### Exercise data

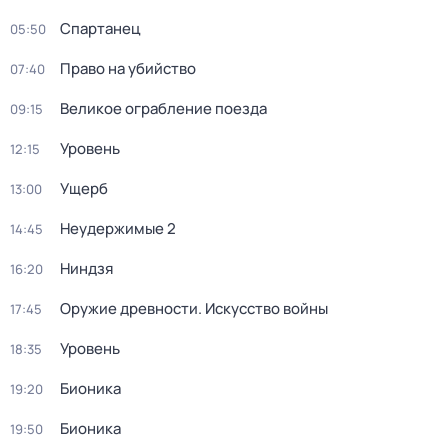
Спартанец
05:50
Право на убийство
07:40
Великое ограбление поезда
09:15
Уровень
12:15
Ущерб
13:00
Неудержимые 2
14:45
Ниндзя
16:20
Оружие древности. Искусство войны
17:45
Уровень
18:35
Бионика
19:20
Бионика
19:50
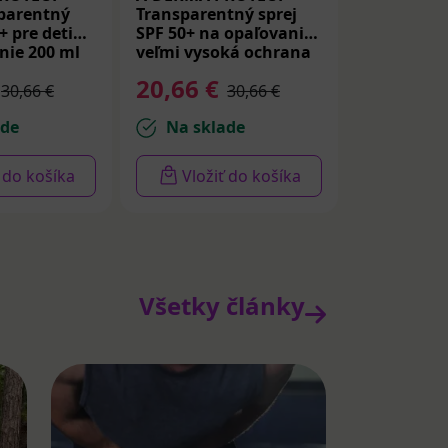
parentný
Transparentný sprej
+ pre deti
SPF 50+ na opaľovanie
nie 200 ml
veľmi vysoká ochrana
200 ml
20,66 €
30,66 €
30,66 €
ade
Na sklade
ť do košíka
Vložiť do košíka
Všetky články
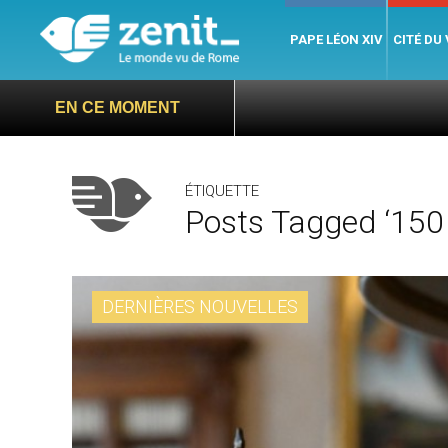
PAPE LÉON XIV
CITÉ DU
EN CE MOMENT
ÉTIQUETTE
Posts Tagged ‘150
DERNIÈRES NOUVELLES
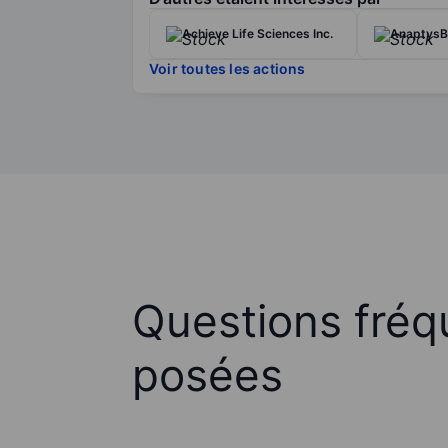
Achieve Life Sciences Inc.
AnaptysBi
Voir toutes les actions
Questions fré
posées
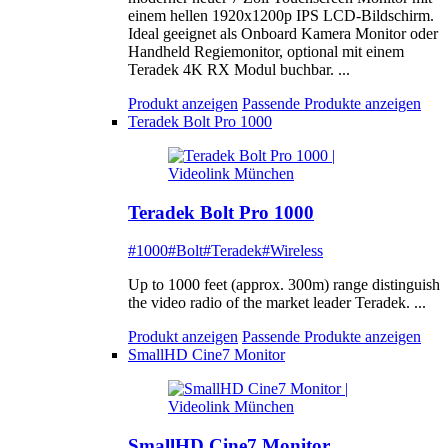
einem hellen 1920x1200p IPS LCD-Bildschirm.
Ideal geeignet als Onboard Kamera Monitor oder
Handheld Regiemonitor, optional mit einem
Teradek 4K RX Modul buchbar. ...
Produkt anzeigen
Passende Produkte anzeigen
Teradek Bolt Pro 1000
Teradek Bolt Pro 1000
#1000
#Bolt
#Teradek
#Wireless
Up to 1000 feet (approx. 300m) range distinguish
the video radio of the market leader Teradek. ...
Produkt anzeigen
Passende Produkte anzeigen
SmallHD Cine7 Monitor
SmallHD Cine7 Monitor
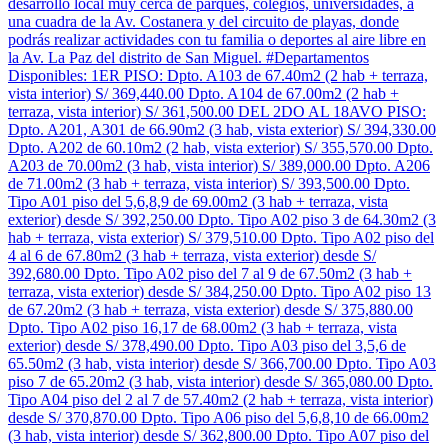
desarrollo local muy cerca de parques, colegios, universidades, a
una cuadra de la Av. Costanera y del circuito de playas, donde
podrás realizar actividades con tu familia o deportes al aire libre en
la Av. La Paz del distrito de San Miguel. #Departamentos
Disponibles: 1ER PISO: Dpto. A103 de 67.40m2 (2 hab + terraza,
vista interior) S/ 369,440.00 Dpto. A104 de 67.00m2 (2 hab +
terraza, vista interior) S/ 361,500.00 DEL 2DO AL 18AVO PISO:
Dpto. A201, A301 de 66.90m2 (3 hab, vista exterior) S/ 394,330.00
Dpto. A202 de 60.10m2 (2 hab, vista exterior) S/ 355,570.00 Dpto.
A203 de 70.00m2 (3 hab, vista interior) S/ 389,000.00 Dpto. A206
de 71.00m2 (3 hab + terraza, vista interior) S/ 393,500.00 Dpto.
Tipo A01 piso del 5,6,8,9 de 69.00m2 (3 hab + terraza, vista
exterior) desde S/ 392,250.00 Dpto. Tipo A02 piso 3 de 64.30m2 (3
hab + terraza, vista exterior) S/ 379,510.00 Dpto. Tipo A02 piso del
4 al 6 de 67.80m2 (3 hab + terraza, vista exterior) desde S/
392,680.00 Dpto. Tipo A02 piso del 7 al 9 de 67.50m2 (3 hab +
terraza, vista exterior) desde S/ 384,250.00 Dpto. Tipo A02 piso 13
de 67.20m2 (3 hab + terraza, vista exterior) desde S/ 375,880.00
Dpto. Tipo A02 piso 16,17 de 68.00m2 (3 hab + terraza, vista
exterior) desde S/ 378,490.00 Dpto. Tipo A03 piso del 3,5,6 de
65.50m2 (3 hab, vista interior) desde S/ 366,700.00 Dpto. Tipo A03
piso 7 de 65.20m2 (3 hab, vista interior) desde S/ 365,080.00 Dpto.
Tipo A04 piso del 2 al 7 de 57.40m2 (2 hab + terraza, vista interior)
desde S/ 370,870.00 Dpto. Tipo A06 piso del 5,6,8,10 de 66.00m2
(3 hab, vista interior) desde S/ 362,800.00 Dpto. Tipo A07 piso del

### Task
Take every line of the material and copy it exactly, leaving out the pictures.

### Output
Спартанец
05:50
Право на убийство
07:40
Великое ограбление поезда
09:15
Уровень
12:15
Ущерб
13:00
Неудержимые 2
14:45
Ниндзя
16:20
Оружие древности. Искусство войны
17:45
Уровень
18:35
Бионика
19:20
Бионика
19:50
parentný
Transparentný sprej
+ pre deti
SPF 50+ na opaľovanie
nie 200 ml
veľmi vysoká ochrana
200 ml
20,66 €
30,66 €
30,66 €
ade
Na sklade
ť do košíka
Vložiť do košíka
Všetky články
PAPE LÉON XIV
CITÉ DU
EN CE MOMENT
ÉTIQUETTE
Posts Tagged ‘150
DERNIÈRES NOUVELLES
Achieve Life Sciences Inc.
AnaptysBi
Voir toutes les actions
Questions fré
posées
einem hellen 1920x1200p IPS LCD-Bildschirm.
Ideal geeignet als Onboard Kamera Monitor oder
Handheld Regiemonitor, optional mit einem
Teradek 4K RX Modul buchbar. ...
Produkt anzeigen
Passende Produkte anzeigen
Teradek Bolt Pro 1000
Teradek Bolt Pro 1000
#1000
#Bolt
#Teradek
#Wireless
Up to 1000 feet (approx. 300m) range distinguish
the video radio of the market leader Teradek. ...
Produkt anzeigen
Passende Produkte anzeigen
SmallHD Cine7 Monitor
SmallHD Cine7 Monitor
desarrollo local muy cerca de parques, colegios, universidades, a
una cuadra de la Av. Costanera y del circuito de playas, donde
podrás realizar actividades con tu familia o deportes al aire libre en
la Av. La Paz del distrito de San Miguel. #Departamentos
Disponibles: 1ER PISO: Dpto. A103 de 67.40m2 (2 hab + terraza,
vista interior) S/ 369,440.00 Dpto. A104 de 67.00m2 (2 hab +
terraza, vista interior) S/ 361,500.00 DEL 2DO AL 18AVO PISO:
Dpto. A201, A301 de 66.90m2 (3 hab, vista exterior) S/ 394,330.00
Dpto. A202 de 60.10m2 (2 hab, vista exterior) S/ 355,570.00 Dpto.
A203 de 70.00m2 (3 hab, vista interior) S/ 389,000.00 Dpto. A206
de 71.00m2 (3 hab + terraza, vista interior) S/ 393,500.00 Dpto.
Tipo A01 piso del 5,6,8,9 de 69.00m2 (3 hab + terraza, vista
exterior) desde S/ 392,250.00 Dpto. Tipo A02 piso 3 de 64.30m2 (3
hab + terraza, vista exterior) S/ 379,510.00 Dpto. Tipo A02 piso del
4 al 6 de 67.80m2 (3 hab + terraza, vista exterior) desde S/
392,680.00 Dpto. Tipo A02 piso del 7 al 9 de 67.50m2 (3 hab +
terraza, vista exterior) desde S/ 384,250.00 Dpto. Tipo A02 piso 13
de 67.20m2 (3 hab + terraza, vista exterior) desde S/ 375,880.00
Dpto. Tipo A02 piso 16,17 de 68.00m2 (3 hab + terraza, vista
exterior) desde S/ 378,490.00 Dpto. Tipo A03 piso del 3,5,6 de
65.50m2 (3 hab, vista interior) desde S/ 366,700.00 Dpto. Tipo A03
piso 7 de 65.20m2 (3 hab, vista interior) desde S/ 365,080.00 Dpto.
Tipo A04 piso del 2 al 7 de 57.40m2 (2 hab + terraza, vista interior)
desde S/ 370,870.00 Dpto. Tipo A06 piso del 5,6,8,10 de 66.00m2
(3 hab, vista interior) desde S/ 362,800.00 Dpto. Tipo A07 piso del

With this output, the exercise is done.